[Skeletal landmark data]

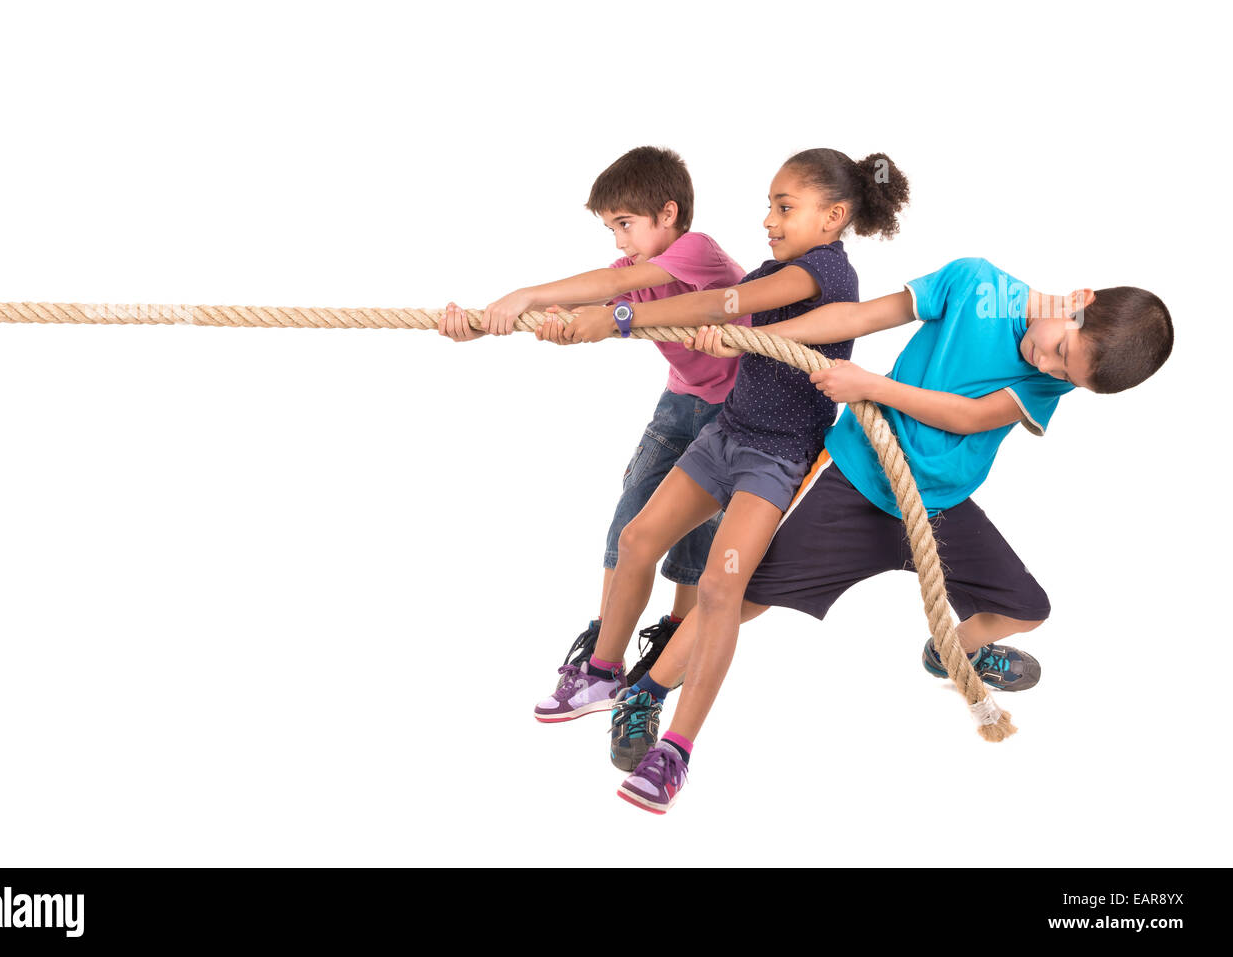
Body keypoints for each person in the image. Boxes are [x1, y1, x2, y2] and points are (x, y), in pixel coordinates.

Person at [614, 259, 1174, 813]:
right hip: (856, 487)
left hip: (936, 507)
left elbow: (969, 417)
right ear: (1077, 299)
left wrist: (872, 385)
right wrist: (753, 339)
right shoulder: (974, 283)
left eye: (1065, 375)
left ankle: (951, 654)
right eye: (1060, 354)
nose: (1049, 367)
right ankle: (649, 693)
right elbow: (861, 317)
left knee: (1027, 608)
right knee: (737, 600)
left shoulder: (1053, 379)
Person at [535, 148, 910, 771]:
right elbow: (714, 310)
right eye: (769, 205)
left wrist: (620, 319)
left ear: (834, 216)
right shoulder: (774, 266)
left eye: (784, 206)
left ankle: (675, 749)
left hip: (777, 458)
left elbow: (722, 306)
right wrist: (585, 317)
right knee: (636, 539)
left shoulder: (826, 274)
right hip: (725, 435)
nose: (768, 218)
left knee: (718, 585)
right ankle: (604, 671)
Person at [438, 145, 749, 711]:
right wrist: (484, 324)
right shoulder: (630, 275)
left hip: (736, 413)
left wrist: (531, 294)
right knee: (631, 521)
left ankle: (669, 640)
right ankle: (604, 650)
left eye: (625, 226)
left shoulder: (696, 251)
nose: (619, 243)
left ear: (669, 214)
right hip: (681, 404)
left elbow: (618, 291)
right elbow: (589, 293)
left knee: (699, 534)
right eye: (611, 229)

### [WORK REQUIRED]
Say how many lines in the records hold the word "ankle", giving the number by itself.

### [SOLUTION TO THIS TASK]
6